DESCRIPTION OF THE TASK
State the number of lines in these records that include the string "Bargaining", and say nothing more.

Transcribed page contents:
⟨

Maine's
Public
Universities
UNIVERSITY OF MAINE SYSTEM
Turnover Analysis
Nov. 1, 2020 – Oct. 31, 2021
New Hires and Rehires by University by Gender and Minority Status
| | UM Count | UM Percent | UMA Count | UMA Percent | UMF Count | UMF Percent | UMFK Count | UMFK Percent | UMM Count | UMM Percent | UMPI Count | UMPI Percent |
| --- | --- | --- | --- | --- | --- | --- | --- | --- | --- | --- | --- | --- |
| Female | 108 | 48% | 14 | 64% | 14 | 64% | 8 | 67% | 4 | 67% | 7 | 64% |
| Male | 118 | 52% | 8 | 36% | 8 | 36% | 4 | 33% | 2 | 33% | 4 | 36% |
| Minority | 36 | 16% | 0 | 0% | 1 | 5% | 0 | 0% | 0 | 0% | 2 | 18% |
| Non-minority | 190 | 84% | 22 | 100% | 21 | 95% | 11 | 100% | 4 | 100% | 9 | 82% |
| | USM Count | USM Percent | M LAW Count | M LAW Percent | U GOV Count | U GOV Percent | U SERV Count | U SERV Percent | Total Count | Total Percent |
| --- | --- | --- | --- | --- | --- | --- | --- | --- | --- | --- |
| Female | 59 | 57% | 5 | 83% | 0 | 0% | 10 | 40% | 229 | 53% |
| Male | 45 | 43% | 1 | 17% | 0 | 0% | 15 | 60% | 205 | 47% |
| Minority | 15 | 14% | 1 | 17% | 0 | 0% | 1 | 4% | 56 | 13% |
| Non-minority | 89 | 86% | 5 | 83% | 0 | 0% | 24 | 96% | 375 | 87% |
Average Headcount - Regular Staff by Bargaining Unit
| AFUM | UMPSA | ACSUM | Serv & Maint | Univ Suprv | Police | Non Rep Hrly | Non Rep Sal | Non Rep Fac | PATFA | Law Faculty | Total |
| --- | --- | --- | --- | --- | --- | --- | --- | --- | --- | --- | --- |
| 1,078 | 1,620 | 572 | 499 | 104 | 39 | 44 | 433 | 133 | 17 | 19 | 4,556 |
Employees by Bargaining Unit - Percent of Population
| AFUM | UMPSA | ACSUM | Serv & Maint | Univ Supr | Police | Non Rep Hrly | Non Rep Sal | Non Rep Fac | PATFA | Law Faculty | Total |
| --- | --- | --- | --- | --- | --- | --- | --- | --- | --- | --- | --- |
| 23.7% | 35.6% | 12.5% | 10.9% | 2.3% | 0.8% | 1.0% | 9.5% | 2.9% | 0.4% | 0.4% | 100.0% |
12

⟩

EXERCISE OUTPUT
2